[[ Source passage, beginning ]]
Jorge Salazar

Personal information
- Full name: Jorge Eligio Salazar
- Born: December 7, 1989 (age 36) Delano, California, U.S.

Sport
- Sport: Wheelchair basketball
- Disability class: 3.5

Medal record
Representing the United States
Men's wheelchair basketball
Paralympic Games
| Gold medal – first place | 2024 Paris | Team |
World Championship
| Gold medal – first place | 2022 Dubai | Team |
Parapan American Games
| Gold medal – first place | 2023 Santiago | Team |

= Jorge Salazar (basketball) =

American wheelchair basketball player

Jorge Eligio Salazar (born December 7, 1989) is an American wheelchair basketball player and a member of the United States men's national wheelchair basketball team. He represented the United States at the 2024 Summer Paralympics.

==Career==
Salazar represented the United States 2022 Wheelchair Basketball World Championships and won a gold medal.
[[ Source passage, end ]]
[[ Extracted data, beginning ]]
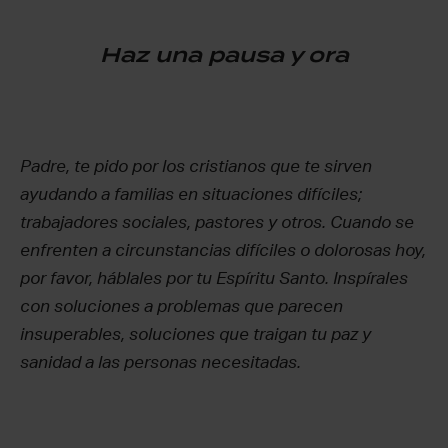
Haz una pausa y ora
Padre, te pido por los cristianos que te sirven
ayudando a familias en situaciones difíciles;
trabajadores sociales, pastores y otros. Cuando se
enfrenten a circunstancias difíciles o dolorosas hoy,
por favor, háblales por tu Espíritu Santo. Inspírales
con soluciones a problemas que parecen
insuperables, soluciones que traigan tu paz y
sanidad a las personas necesitadas.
[[ Extracted data, end ]]
Study questions.
- 1) From the article on Jorge Salazar, print the passage starting with "Jorge Eligio Salazar (born" and going on through "a gold medal.".
- 2) For each statement below, state whether it agrees with the article on Jorge Salazar, answering yes or no and quoting the deciding words: (a) Salazar was born in Delano, California. (b) Salazar's disability class is 4.5. (c) Salazar represented the United States at the 2024 Summer Paralympics.
- 3) Pick up the article on Jorge Salazar after its final sentence and continue writing it.

Results of the exercise.
- 1)
Jorge Eligio Salazar (born December 7, 1989) is an American wheelchair basketball player and a member of the United States men's national wheelchair basketball team. He represented the United States at the 2024 Summer Paralympics.

==Career==
Salazar represented the United States 2022 Wheelchair Basketball World Championships and won a gold medal.

- 2)
(a) Yes: "Born: December 7, 1989 (age 36) Delano, California, U.S."
(b) No: "Disability class: 3.5"
(c) Yes: "He represented the United States at the 2024 Summer Paralympics."

- 3)
In November 2023, he represented the United States at the 2023 Parapan American Games and won a gold medal in wheelchair basketball. As a result, Team USA automatically qualified to compete at the 2024 Summer Paralympics. On March 30, 2024, he was selected to represent the United States at the 2024 Summer Paralympics. He won a gold medal in wheelchair basketball. With 1 minute, 50 seconds remaining in the game, team captain Steve Serio fouled out. Salazar replaced Serio, making his first appearance of the gold medal game. With 27 seconds left in the game, Salazar recorded an offensive rebound that led to Brian Bell scoring eight seconds later, making it a two-possession game.

==Personal life==
Salazar was a member of the United States Marine Corps from 2008 to 2014. While deployed to Afghanistan in 2012, his legs were severed below the knee by an improvised explosive device (IED). Salazar took charge of his squad after his squad leader was wounded by an IED, even after being injured by IED blast himself. He was subsequently awarded the Bronze Star Medal and a Purple Heart for his service in the military.